>>>>

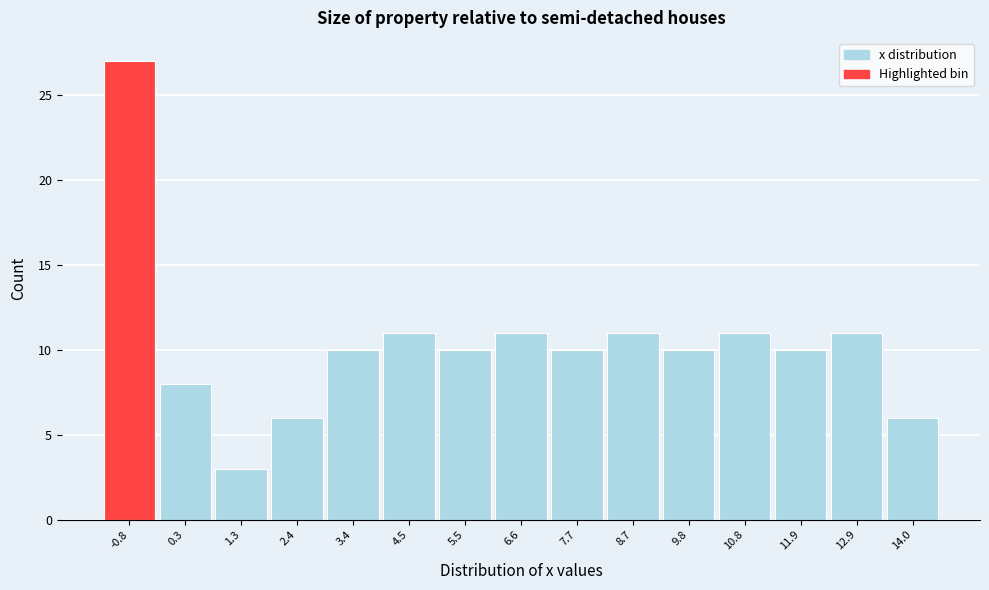

Which range on the x-axis has the tallest bar?

-1.2 to -0.2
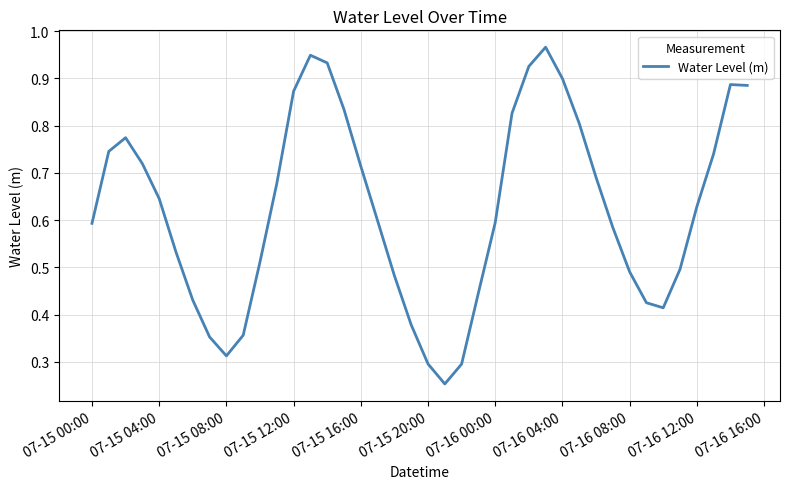

Does the chart have visible grid lines?

Yes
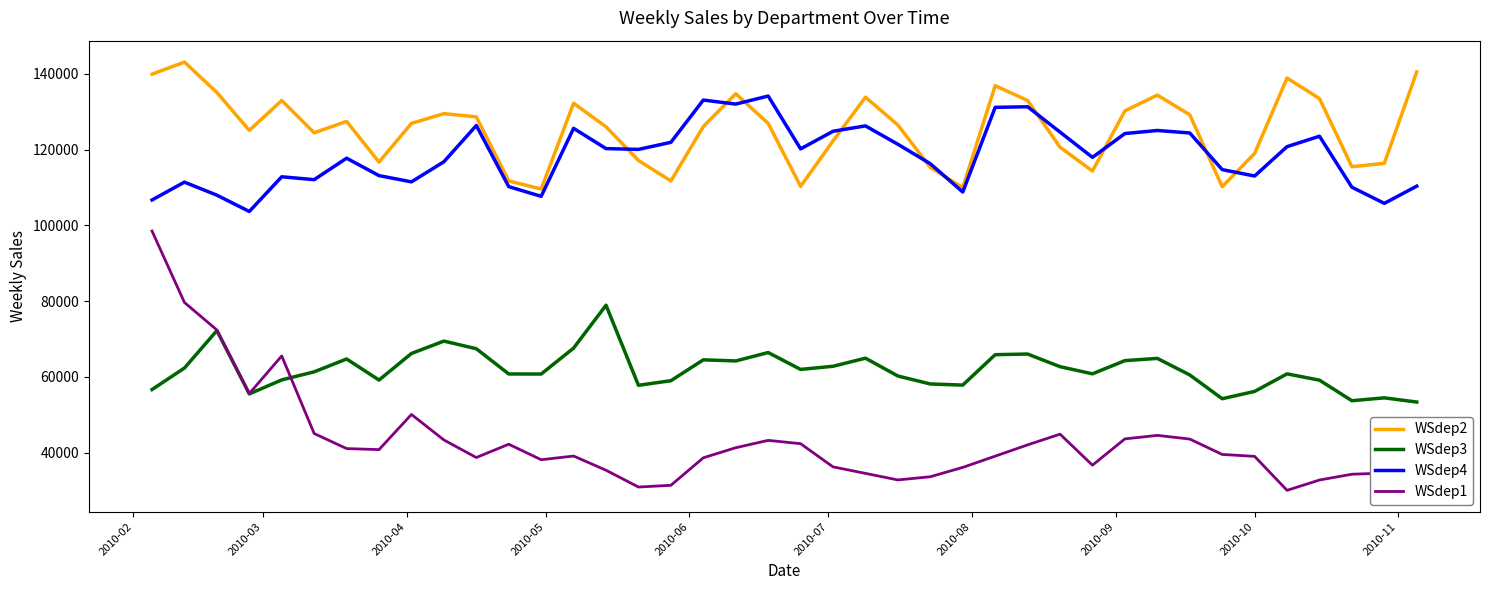

List the series in order of their peak value, lowest first.

WSdep3, WSdep1, WSdep4, WSdep2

<<<<

**REQUIRED WORK**
State how many lines of the data above contain the string "their". Case counts, and your reply should be the number alone.

**EXERCISE OUTPUT**
1